Letters to the Editor - Jan. 17

January 17, 2012

Donoghue’s actions disappointing but not surprising

To the editor:

I was disappointed but not surprised to see that champion of the working man, Democratic Del. John Donoghue, recently held a meeting to drum up support to raise gas prices in Maryland. In true Maryland Democratic Party style, he has arrogantly threatened to withhold funding from any group that opposes him. Yes, even with gas prices near historic highs, the Maryland Democrats see no problem with raising taxes. After all, money for their local projects will surely help with their re-election.

Do these people realize the working folks they claim to look out for are often faced with long commutes to work and are paying over $300 a month to fill their tanks? That’s right, Mr. Donoghue, we have to drive back home every night; we don’t have a nice place to spend the night at taxpayers’ expense.  Might I mention we also pay for our own meals, too.

It has been said before but always seems to fall on deaf ears: Maryland does not have a revenue problem, it has a spending problem.

I will conclude with a few facts that should outrage any Maryland taxpayer.

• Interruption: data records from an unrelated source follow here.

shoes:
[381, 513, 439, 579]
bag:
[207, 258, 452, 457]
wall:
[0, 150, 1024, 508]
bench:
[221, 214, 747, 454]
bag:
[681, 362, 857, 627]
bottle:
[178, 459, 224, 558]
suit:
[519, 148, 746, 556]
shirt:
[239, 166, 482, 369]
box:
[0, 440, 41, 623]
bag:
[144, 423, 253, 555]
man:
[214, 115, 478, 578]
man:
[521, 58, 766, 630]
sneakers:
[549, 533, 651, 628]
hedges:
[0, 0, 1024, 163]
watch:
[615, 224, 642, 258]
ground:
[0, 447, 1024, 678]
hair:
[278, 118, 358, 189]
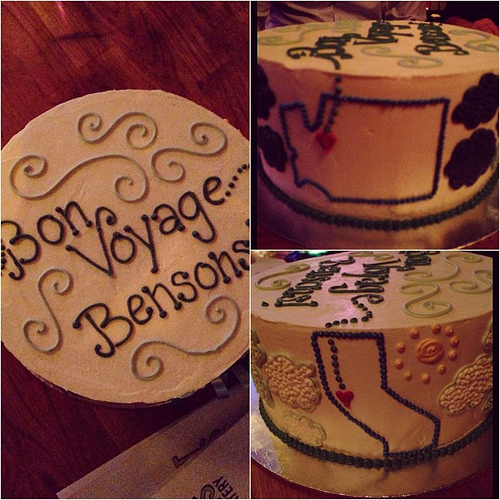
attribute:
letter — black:
[106, 230, 138, 265]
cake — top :
[256, 10, 488, 230]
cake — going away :
[1, 89, 248, 407]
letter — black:
[59, 201, 119, 281]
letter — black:
[30, 208, 67, 256]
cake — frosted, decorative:
[7, 87, 237, 374]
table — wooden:
[18, 17, 178, 64]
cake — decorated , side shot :
[248, 28, 498, 208]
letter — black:
[71, 300, 130, 360]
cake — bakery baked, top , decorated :
[256, 252, 496, 492]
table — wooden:
[6, 5, 243, 488]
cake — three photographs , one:
[207, 15, 479, 305]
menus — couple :
[115, 475, 235, 498]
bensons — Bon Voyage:
[86, 236, 250, 350]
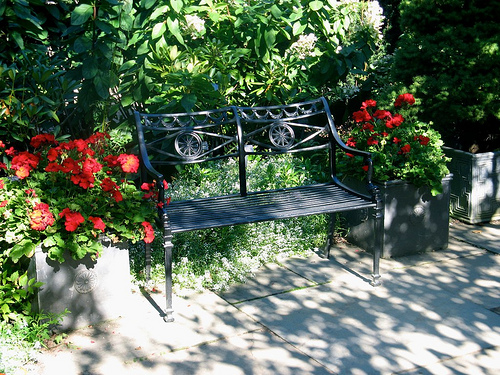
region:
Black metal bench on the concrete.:
[131, 96, 384, 323]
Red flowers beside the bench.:
[2, 130, 152, 264]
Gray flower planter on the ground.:
[342, 157, 457, 257]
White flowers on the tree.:
[287, 30, 319, 61]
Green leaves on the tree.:
[67, 3, 125, 101]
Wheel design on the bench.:
[171, 130, 201, 157]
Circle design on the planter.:
[72, 268, 98, 293]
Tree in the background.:
[390, 0, 495, 145]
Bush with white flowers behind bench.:
[152, 157, 338, 267]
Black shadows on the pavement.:
[27, 248, 498, 374]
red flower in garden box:
[11, 149, 42, 179]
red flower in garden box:
[134, 211, 162, 254]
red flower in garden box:
[27, 197, 49, 232]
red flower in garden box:
[59, 206, 89, 238]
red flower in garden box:
[116, 149, 144, 174]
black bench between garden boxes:
[122, 93, 407, 281]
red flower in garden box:
[401, 143, 409, 151]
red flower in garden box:
[416, 130, 439, 151]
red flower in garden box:
[389, 115, 405, 128]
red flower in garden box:
[396, 85, 418, 115]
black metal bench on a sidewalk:
[138, 89, 395, 277]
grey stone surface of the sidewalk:
[292, 300, 456, 373]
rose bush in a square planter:
[342, 98, 455, 258]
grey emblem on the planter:
[62, 265, 102, 294]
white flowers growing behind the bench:
[157, 153, 325, 273]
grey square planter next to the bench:
[21, 232, 139, 328]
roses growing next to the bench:
[1, 90, 443, 240]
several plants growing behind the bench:
[19, 3, 348, 108]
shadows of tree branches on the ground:
[166, 270, 480, 371]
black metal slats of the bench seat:
[173, 194, 329, 219]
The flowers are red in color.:
[353, 92, 418, 128]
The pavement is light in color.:
[307, 311, 398, 359]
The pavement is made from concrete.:
[298, 303, 380, 355]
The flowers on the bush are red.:
[26, 133, 115, 194]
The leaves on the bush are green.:
[61, 186, 141, 240]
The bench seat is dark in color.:
[196, 197, 294, 218]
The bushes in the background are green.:
[107, 14, 235, 74]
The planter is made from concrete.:
[62, 267, 107, 308]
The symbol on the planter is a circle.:
[71, 266, 103, 296]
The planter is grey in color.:
[405, 197, 436, 239]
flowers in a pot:
[375, 133, 435, 165]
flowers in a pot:
[347, 90, 399, 135]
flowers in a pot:
[30, 196, 115, 246]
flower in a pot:
[131, 208, 156, 240]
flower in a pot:
[11, 190, 49, 240]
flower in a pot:
[15, 145, 45, 185]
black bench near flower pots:
[170, 95, 395, 326]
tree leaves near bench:
[115, 30, 240, 95]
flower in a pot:
[25, 130, 60, 150]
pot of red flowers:
[384, 170, 456, 270]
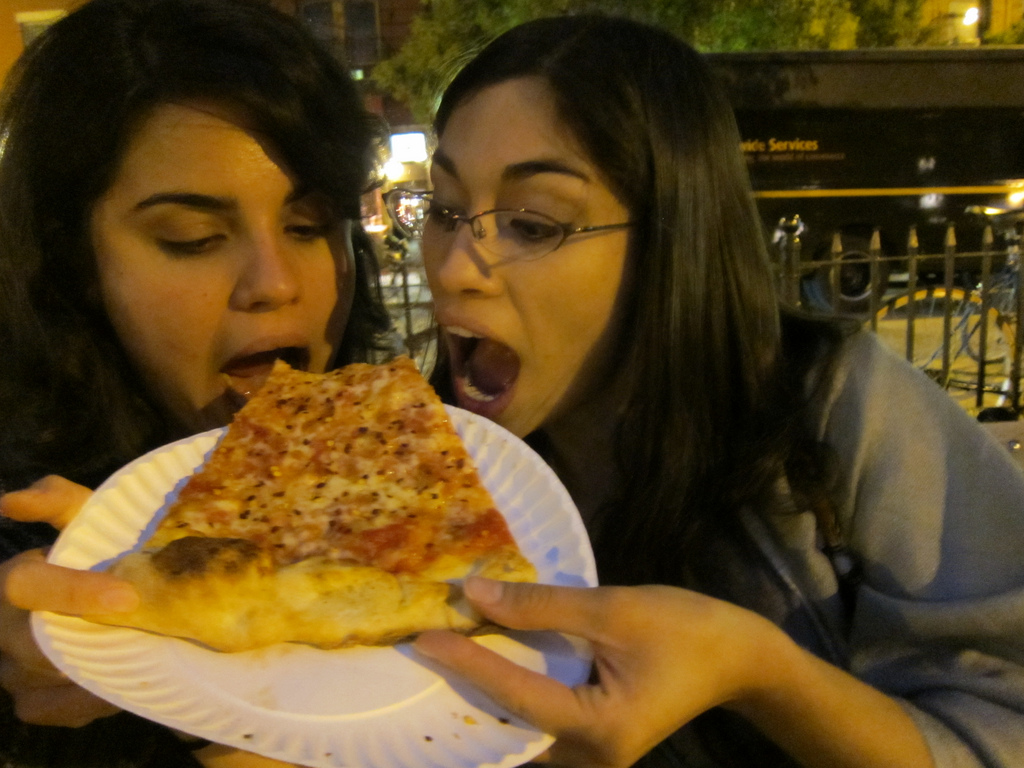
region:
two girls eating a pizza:
[33, 41, 1011, 766]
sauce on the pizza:
[373, 527, 415, 565]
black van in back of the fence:
[735, 35, 1021, 194]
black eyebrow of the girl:
[119, 183, 249, 215]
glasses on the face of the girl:
[406, 184, 612, 255]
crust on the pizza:
[182, 582, 332, 643]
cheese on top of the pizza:
[311, 436, 387, 532]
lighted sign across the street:
[386, 124, 435, 169]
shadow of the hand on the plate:
[539, 632, 596, 686]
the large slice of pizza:
[101, 358, 544, 654]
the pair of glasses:
[392, 181, 655, 262]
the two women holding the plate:
[2, 6, 1018, 766]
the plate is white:
[32, 417, 598, 766]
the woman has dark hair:
[385, 15, 1022, 766]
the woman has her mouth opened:
[411, 2, 1019, 764]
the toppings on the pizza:
[103, 350, 550, 652]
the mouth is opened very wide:
[436, 313, 526, 421]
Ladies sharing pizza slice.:
[5, 8, 982, 752]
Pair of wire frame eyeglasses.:
[379, 174, 636, 250]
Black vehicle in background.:
[719, 48, 1023, 309]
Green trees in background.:
[375, 0, 1023, 112]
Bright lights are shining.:
[372, 89, 449, 279]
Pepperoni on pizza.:
[353, 494, 515, 568]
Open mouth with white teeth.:
[435, 311, 530, 423]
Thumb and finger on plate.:
[406, 545, 762, 749]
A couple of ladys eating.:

The State of Maryland, with a land mass of 7,500 square miles and 5.7 million residents, has a $34 billion budget. The State of Pennsylvania, with a land mass of 45,000 square miles and 13 million residents, has a $27 billion dollar budget.

The career politicians put us in this spot. Why do we keep re-electing them?  

Donald Hineman

What is desired goal of obesity prevention program?

To the editor:

I find it interesting that the southern conservative states that talk most about state’s rights also tend to have strong feelings about how individuals should conduct their lives and that the state has the right to interfere in the lives of people whom it considers unacceptable.

It seems the State of Georgia has decided that fat people are so unacceptable that, for their own good, they must be turned into thin people. According to the Atlanta Journal-Constitution, Children’s Healthcare of Atlanta started running an aggressive ad to raise awareness of what childhood obesity actually looks like, and what it means for kids.

Using tools such as television commercials and billboards late this year, the campaign has offered stark black-and-white images of overweight children sharing bold and often uncomfortable messages. In one, a child named Bobby sadly asks his obese mother, “Mom, why am I fat?” His mother simply sighs heavily and the commercial fades out.

It intrigues me that one of the arguments in favor of making fat people thin is that fat people get teased a lot and have more trouble getting jobs. It could be argued that the teasing and the discrimination should be stopped. No one argues anymore, as far as I know, that black people could use hair straighteners, skin lighteners and any other products or procedures that would make them look more like the dominant population of the United States.

At the very minimum, there should be some evidence that the money spent on this program will produce the desired result which, I assume, is thin children. It is quite possible that the money spent on this program will do nothing, or cause thin children to feel justified in even more teasing of fat children, and/or cause fat children to withdraw even more from social interaction and stay closer to books, games and food.

Russell Williams

Tax structure continues to be a problem

To the editor:

Many stories have been written about our insane income tax methods. In the Sunday Washington Post, there is one in the business section titled “What’s the difference? A better tax break.” This story points out in great detail the tax breaks available to the very rich and the business community, not even considering the breaks that are available to other segments of society in America.

Our tax structure is so complicated that even the experts at times are at a loss to get it right. Just as one example, an individual earned $58.4 million over a period of five years and his maximum tax rate during that period was 20 percent. Families earning less than $100,000 per year averaged paying about 35 percent for taxes.

Billionaire Warren Buffett stated that many of his employees pay higher rates on taxes than he pays. This sounds like a broken record, but I can’t let it go. It is time for our highly educated financial and tax people to get their heads together and simplify our tax structure to a value-added or sales tax.

Just the expense alone of the federal employees of the I.R.S. is staggering. We should still have an income tax division, however much simpler and less expensive. It would be a pleasure if candidates wishing to become elected to our office of president would dwell somewhat on the tax problem. 

Tom Wilhelm

Letter regarding deficit was on the mark

To the editor:

I’m 72, done a lot, seen a lot, heard a lot, but seldom have I read a letter more direct and to the point than the letter by Mr. Stryker about the deficit. I’m sure his view (outside mainstream media) is shared by many.

Knowing the facts and being able to do something about them is another matter. This bought-and-paid-for, incompetent president has insulated himself so well with various buffoons in strategic positions that there is absolutely no chance for rational economic change until he, Reid and Pelosi are gone.

Unfortunately, that won’t happen as long as Soros, Moore and the unions have giga-dollars.